- **Exercise details**:
A verbatim copy of the listing is needed; pictures are to be left out.

- **Data block**:
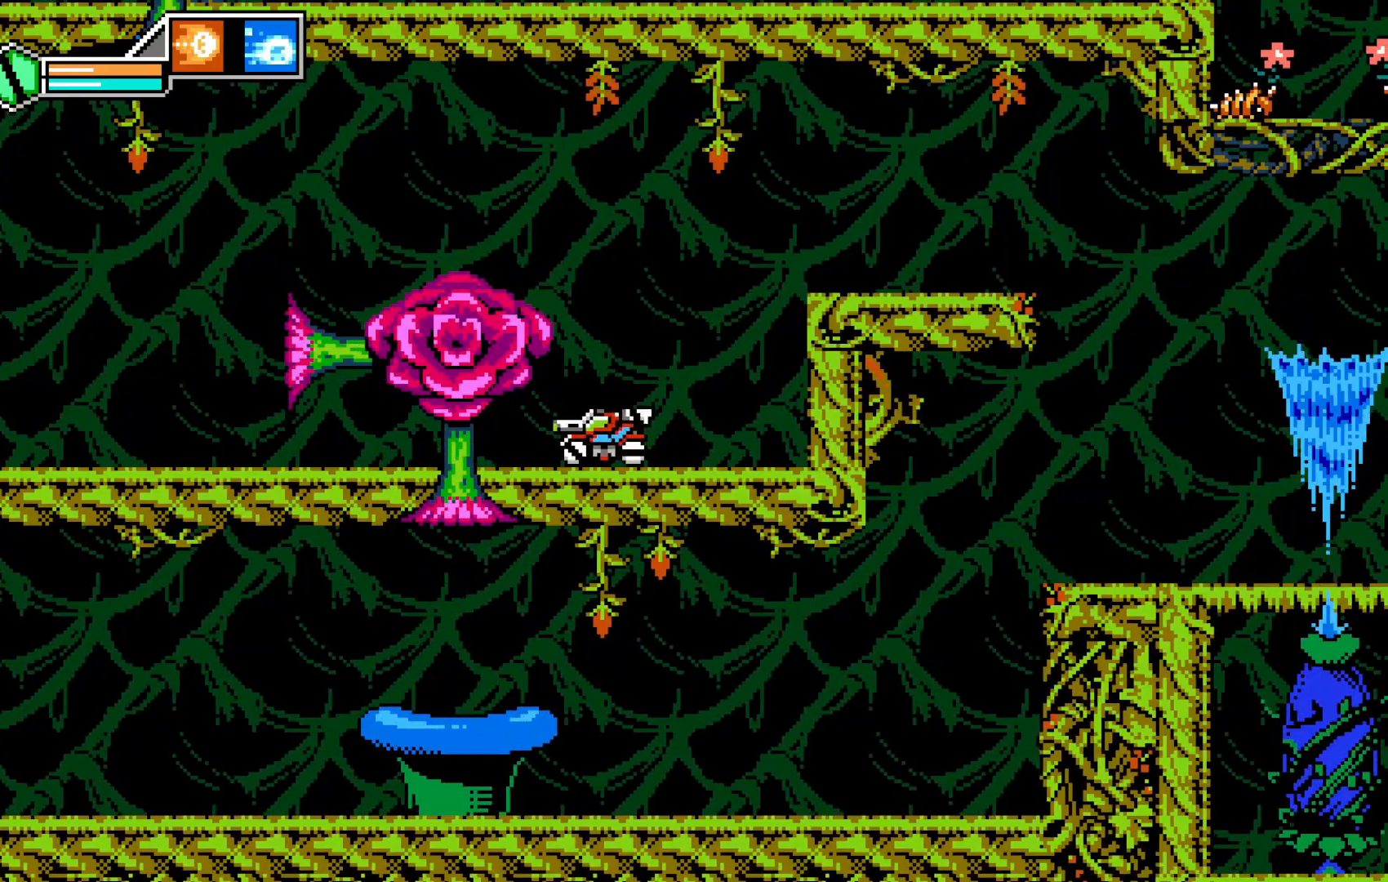
{"buttons": [], "left_stick": "right", "events": [[250, "left_stick", "right"]]}
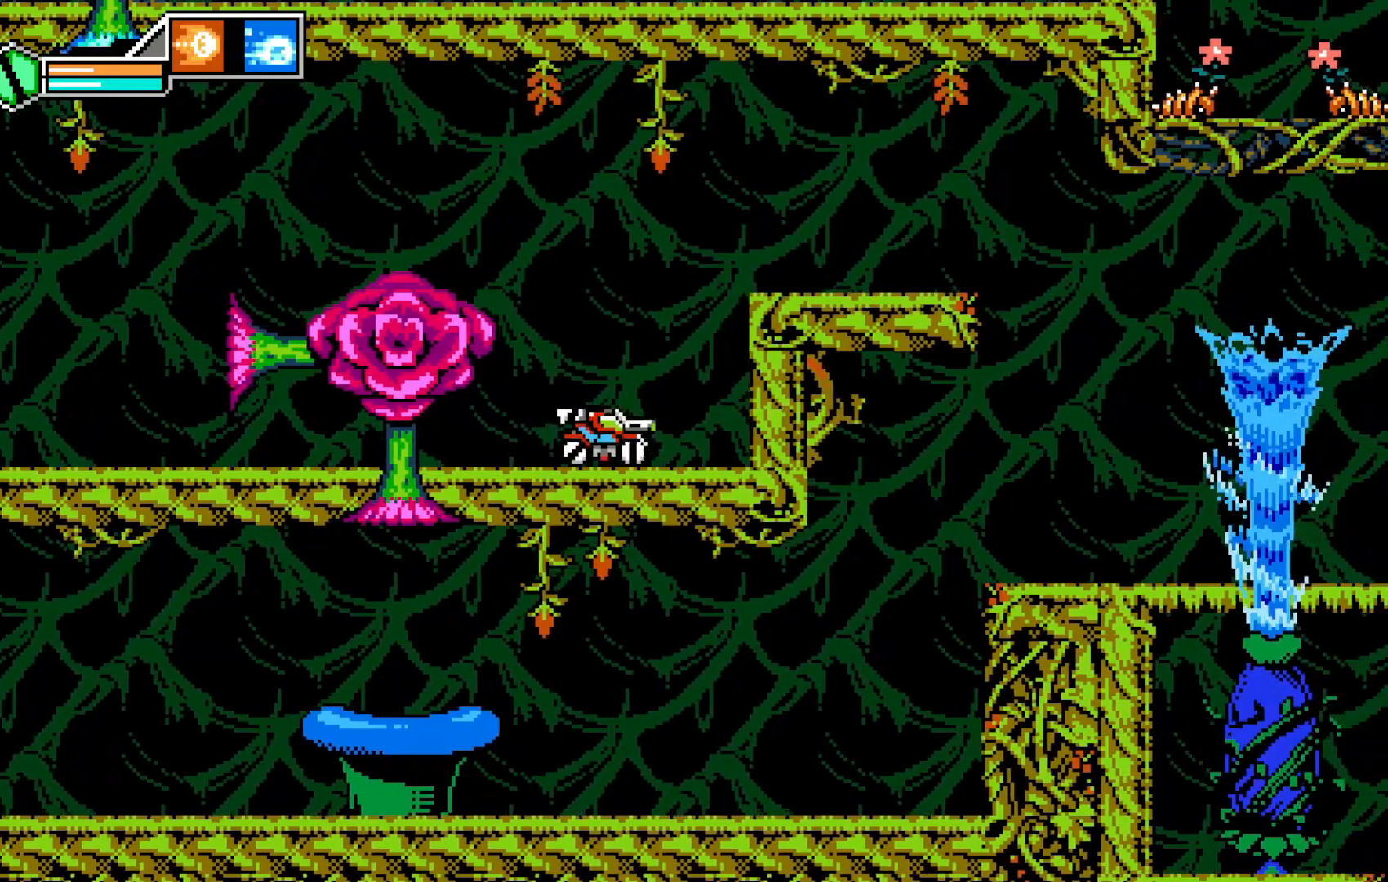
{"buttons": ["A"], "left_stick": "right", "events": [[83, "A", "down"], [100, "left_stick", "center"], [233, "left_stick", "left"], [400, "left_stick", "right"]]}
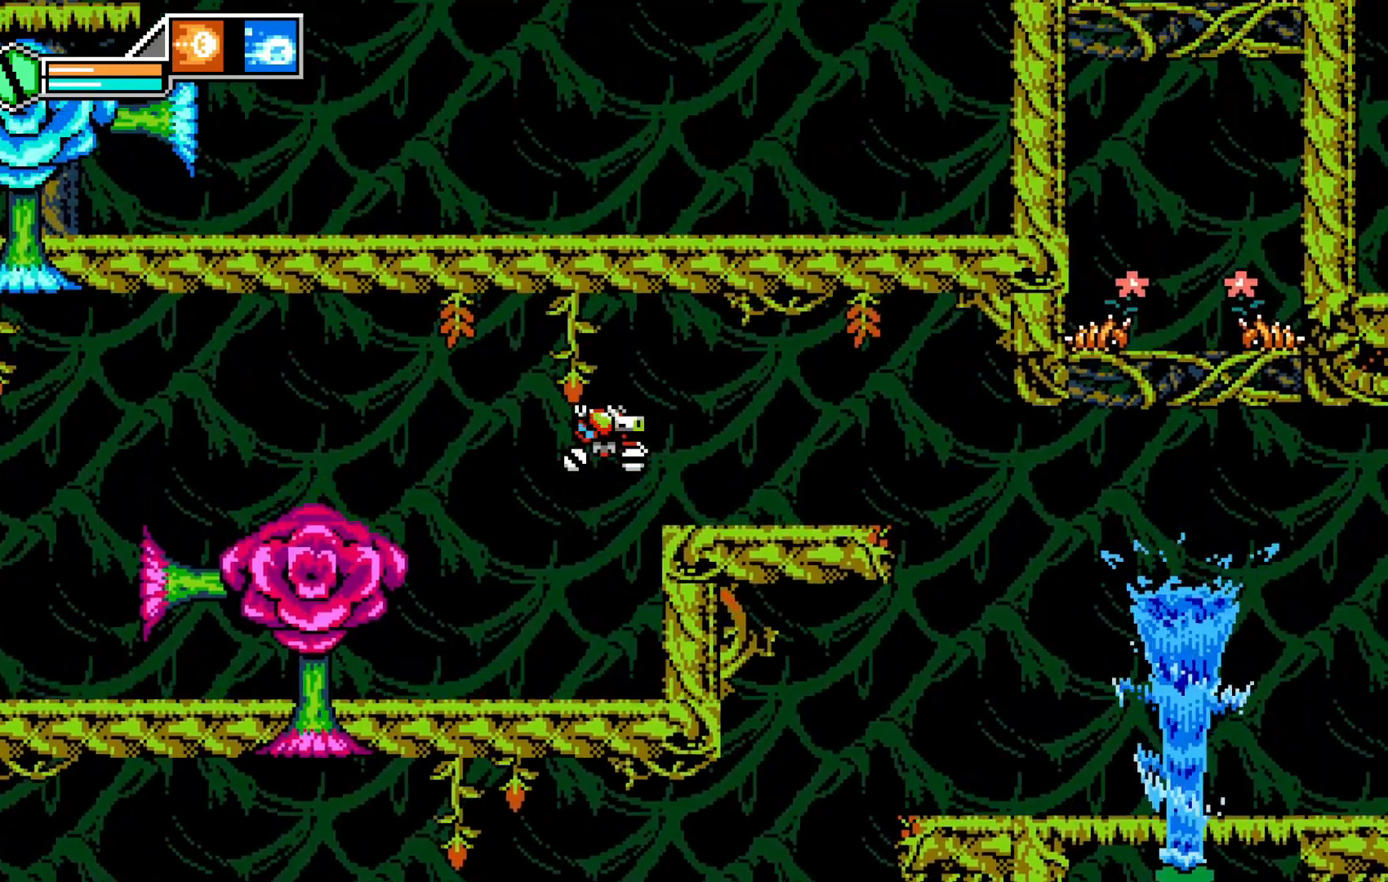
{"buttons": [], "left_stick": "right", "events": [[100, "A", "up"], [200, "X", "down"], [250, "X", "up"]]}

- **Result below**:
{"buttons": [], "left_stick": "right", "events": [[250, "left_stick", "right"]]}
{"buttons": ["A"], "left_stick": "right", "events": [[83, "A", "down"], [100, "left_stick", "center"], [233, "left_stick", "left"], [400, "left_stick", "right"]]}
{"buttons": [], "left_stick": "right", "events": [[100, "A", "up"], [200, "X", "down"], [250, "X", "up"]]}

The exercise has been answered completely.